Nandirhat Zamindar Bari (also knowned as House of Satya Saha) was a Zamindar residence of Laksmicaran Saha. It is located at Nandirhut, Hathazari. Composer and Musician Satya Saha was born in this house.

History 
This Zamindar House was built in 1890 by Shree Laksmicaran Saha. Later in 1920, the three brothers, Laksmicaran Saha, Madol Saha and Nishikanta Saha, started Zamidari. Their Zamidari area were Hathazari, Nazirhat, Dhalai, Gumarmardan, Jobra, Alipur, Fatehabad. They have 12 children. In 1950, Zamidari rule was suspended. The last Zamindar of this house was Prasanna Saha.
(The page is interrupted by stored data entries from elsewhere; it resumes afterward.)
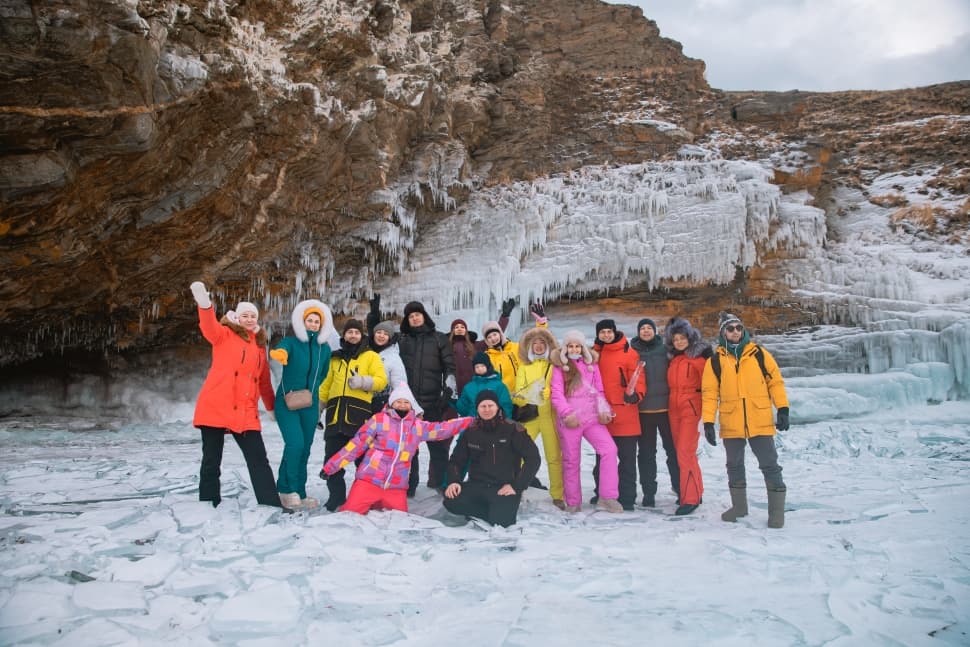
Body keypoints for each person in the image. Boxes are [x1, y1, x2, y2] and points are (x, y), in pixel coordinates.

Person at [188, 281, 281, 509]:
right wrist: (204, 304)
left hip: (246, 411)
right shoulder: (224, 335)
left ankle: (271, 503)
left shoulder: (259, 347)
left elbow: (264, 381)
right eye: (245, 315)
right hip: (216, 405)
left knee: (259, 459)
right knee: (212, 459)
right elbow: (208, 326)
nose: (249, 319)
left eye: (253, 316)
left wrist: (271, 407)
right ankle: (208, 502)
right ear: (237, 317)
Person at [321, 382, 473, 515]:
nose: (402, 405)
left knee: (399, 521)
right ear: (391, 403)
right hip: (369, 482)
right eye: (398, 401)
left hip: (396, 487)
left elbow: (442, 429)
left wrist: (470, 421)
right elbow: (355, 446)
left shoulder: (416, 427)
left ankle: (379, 503)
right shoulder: (378, 420)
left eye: (406, 402)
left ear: (411, 405)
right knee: (349, 515)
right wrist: (330, 467)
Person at [702, 312, 790, 528]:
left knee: (770, 465)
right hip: (732, 420)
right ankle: (739, 507)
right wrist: (708, 422)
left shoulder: (759, 354)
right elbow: (710, 393)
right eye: (730, 328)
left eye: (738, 328)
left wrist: (782, 408)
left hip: (759, 418)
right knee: (734, 465)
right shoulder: (715, 361)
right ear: (723, 333)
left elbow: (775, 382)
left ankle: (776, 513)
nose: (735, 332)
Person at [269, 299, 334, 511]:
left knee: (304, 448)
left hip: (309, 403)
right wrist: (280, 354)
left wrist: (312, 391)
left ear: (322, 325)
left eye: (316, 321)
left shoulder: (324, 349)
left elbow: (323, 373)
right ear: (302, 322)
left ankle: (300, 491)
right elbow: (282, 349)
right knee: (295, 444)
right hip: (287, 401)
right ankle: (286, 489)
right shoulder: (291, 342)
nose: (313, 324)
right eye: (310, 320)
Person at [549, 330, 624, 513]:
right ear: (565, 348)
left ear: (583, 348)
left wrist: (603, 410)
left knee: (609, 449)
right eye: (571, 346)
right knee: (571, 460)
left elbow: (599, 390)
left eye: (578, 346)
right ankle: (573, 502)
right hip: (571, 419)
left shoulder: (592, 366)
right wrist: (567, 414)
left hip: (591, 418)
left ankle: (607, 497)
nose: (574, 349)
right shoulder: (560, 368)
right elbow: (556, 393)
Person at [318, 319, 388, 511]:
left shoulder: (371, 356)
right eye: (350, 332)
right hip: (335, 416)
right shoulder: (335, 358)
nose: (353, 335)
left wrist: (363, 381)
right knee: (332, 460)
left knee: (363, 462)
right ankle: (336, 497)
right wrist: (319, 409)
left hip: (359, 417)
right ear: (344, 335)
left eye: (356, 332)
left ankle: (363, 498)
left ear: (361, 335)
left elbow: (381, 381)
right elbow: (325, 385)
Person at [443, 390, 541, 527]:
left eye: (490, 405)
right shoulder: (471, 431)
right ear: (477, 409)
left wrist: (517, 486)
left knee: (502, 522)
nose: (487, 409)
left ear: (497, 407)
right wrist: (454, 481)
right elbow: (456, 461)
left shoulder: (513, 429)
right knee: (450, 500)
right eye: (483, 406)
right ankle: (489, 511)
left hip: (504, 487)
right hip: (477, 484)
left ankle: (494, 511)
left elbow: (533, 458)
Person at [397, 301, 457, 495]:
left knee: (438, 447)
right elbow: (378, 342)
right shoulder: (402, 340)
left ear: (424, 316)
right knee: (408, 449)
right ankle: (409, 485)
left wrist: (448, 391)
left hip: (432, 403)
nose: (415, 318)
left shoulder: (439, 338)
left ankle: (442, 483)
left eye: (417, 314)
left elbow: (450, 367)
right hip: (408, 405)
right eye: (411, 316)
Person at [591, 319, 646, 511]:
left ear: (615, 332)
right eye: (602, 332)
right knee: (602, 458)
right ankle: (602, 492)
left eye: (609, 331)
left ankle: (627, 497)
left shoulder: (629, 353)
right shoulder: (593, 354)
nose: (606, 335)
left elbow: (639, 378)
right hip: (601, 414)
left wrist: (636, 395)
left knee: (627, 459)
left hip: (625, 412)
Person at [664, 317, 713, 516]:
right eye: (675, 339)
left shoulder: (699, 360)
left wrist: (709, 416)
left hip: (691, 410)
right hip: (674, 410)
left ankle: (690, 498)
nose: (679, 342)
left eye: (682, 338)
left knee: (685, 452)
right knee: (683, 453)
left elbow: (710, 387)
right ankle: (696, 491)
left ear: (690, 338)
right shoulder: (674, 360)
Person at [513, 326, 565, 509]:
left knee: (554, 457)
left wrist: (549, 392)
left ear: (548, 345)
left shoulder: (555, 366)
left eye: (542, 342)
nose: (538, 346)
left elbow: (561, 387)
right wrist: (526, 396)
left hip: (550, 417)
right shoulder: (524, 368)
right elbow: (518, 393)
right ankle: (516, 490)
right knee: (519, 455)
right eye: (534, 343)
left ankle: (557, 495)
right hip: (531, 417)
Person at [630, 317, 679, 507]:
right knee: (646, 455)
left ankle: (680, 488)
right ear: (638, 332)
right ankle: (649, 493)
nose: (646, 331)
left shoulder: (666, 349)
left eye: (649, 328)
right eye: (642, 328)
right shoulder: (632, 352)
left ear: (655, 331)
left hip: (667, 410)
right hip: (643, 412)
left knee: (673, 452)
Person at [365, 295, 419, 415]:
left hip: (382, 404)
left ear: (390, 338)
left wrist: (416, 410)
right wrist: (373, 313)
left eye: (385, 334)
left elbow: (400, 385)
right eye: (379, 332)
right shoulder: (365, 351)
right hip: (361, 402)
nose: (381, 336)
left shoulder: (393, 357)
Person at [455, 352, 513, 418]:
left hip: (495, 421)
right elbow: (463, 409)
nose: (480, 369)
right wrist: (453, 401)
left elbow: (506, 406)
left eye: (482, 366)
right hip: (475, 422)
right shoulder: (469, 387)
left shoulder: (499, 386)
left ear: (488, 366)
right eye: (477, 367)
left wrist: (504, 421)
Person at [448, 318, 478, 397]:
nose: (459, 329)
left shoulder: (473, 345)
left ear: (466, 331)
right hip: (454, 387)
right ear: (452, 331)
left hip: (471, 385)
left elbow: (491, 338)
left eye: (462, 327)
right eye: (456, 327)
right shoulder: (446, 346)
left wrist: (504, 317)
In that time, Zamindar Prasanna Saha has two Horse-drawn carriages. There were around 50 servants. Each day, cooking was done for 200 to 300 people at a time. Now the house is looked after by Nani Gopal Saha and Swapon Kumar Saha.

Structure 

This house built on 5 acre land. There is various types of designs in the walls. Without any rod, this house was built with rock and brick. Two tombs are standing on the rooftop.

Other installations 
There are warehouses, rice paddies, kitchens, Sesta houses, crafts in the middle of the house, big temples, three big ponds, equal houses and ghats at the back, barn houses, horse stables in the house.

Media appearances 
1975 film named "Asikkhito" was filmed in this house. Producer of this film was Satya Saha. He finished filming the film in 18 days.